O presidente da Câmara de Pombal, Diogo Mateus, vai ao encontro de vários empresários, nacionais ou estrangeiros, com o objectivo de lhes apresentar o caderno de encargos para a concessão da exploração da Quinta de Sant’Ana, localizada na histórica vila da Redinha. O executivo aprovou, na última reunião, abrir concurso público, com publicidade internacional, com a abstenção de Odete Alves, vereadora do Partido Socialista.


O concurso público visa a realização de obras de requalificação e a concessão da exploração de restaurante, instalações hoteleiras e zona envolvente, podendo, ainda, incluir a exploração de outras actividades nas infra-estruturas existentes na propriedade.
De acordo com o respectivo caderno de encargos, o concessionário poderá desenvolver diversas actividades, tais como hotelaria e outras actividades complementares, designadamente restauração, alojamento local, centro hípico, campo de jovens, campo de férias, centro de aventura juvenil, centro de estágios, centro de férias infanto-juvenil, centro de conferências, discoteca, bar, apoio de montanha e de actividades de lazer, desporto e recreio em espaço rural, aluguer de veículo motorizados, animais, bicicletas ou outros”.
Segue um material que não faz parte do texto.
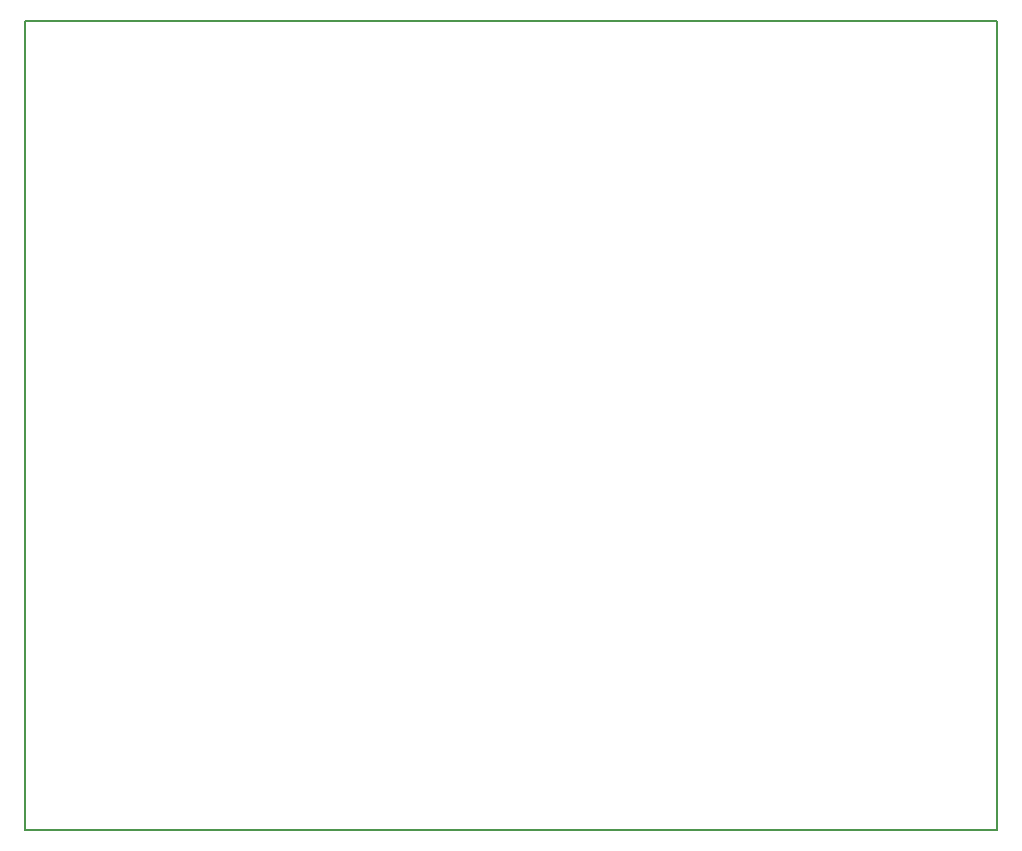
<source format=gm1>
G04 #@! TF.GenerationSoftware,KiCad,Pcbnew,5.0.1+dfsg1-3*
G04 #@! TF.CreationDate,2018-12-17T22:42:35+02:00*
G04 #@! TF.ProjectId,isl_board,69736C5F626F6172642E6B696361645F,rev?*
G04 #@! TF.SameCoordinates,Original*
G04 #@! TF.FileFunction,Profile,NP*
%FSLAX46Y46*%
G04 Gerber Fmt 4.6, Leading zero omitted, Abs format (unit mm)*
G04 Created by KiCad (PCBNEW 5.0.1+dfsg1-3) date 2018-12-17T22:42:35 EET*
%MOMM*%
%LPD*%
G01*
G04 APERTURE LIST*
%ADD10C,0.150000*%
G04 APERTURE END LIST*
D10*
X99760000Y-95000000D02*
X17460000Y-95000000D01*
X99760000Y-26550000D02*
X99760000Y-95000000D01*
X17460000Y-26550000D02*
X99760000Y-26550000D01*
X17460000Y-95000000D02*
X17460000Y-26550000D01*
M02*

</source>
O concessionário terá como obrigações principais, de entre outras, “realizar todas as obras que constam do projecto de requalificação da Quinta de Sant’Ana, necessárias para a adaptação do espaço ao desenvolvimento das actividades previstas na concessão”, equipar os espaços, obter todas as licenças, certificações e autorizações necessárias a todas actividades que sejam desenvolvidas.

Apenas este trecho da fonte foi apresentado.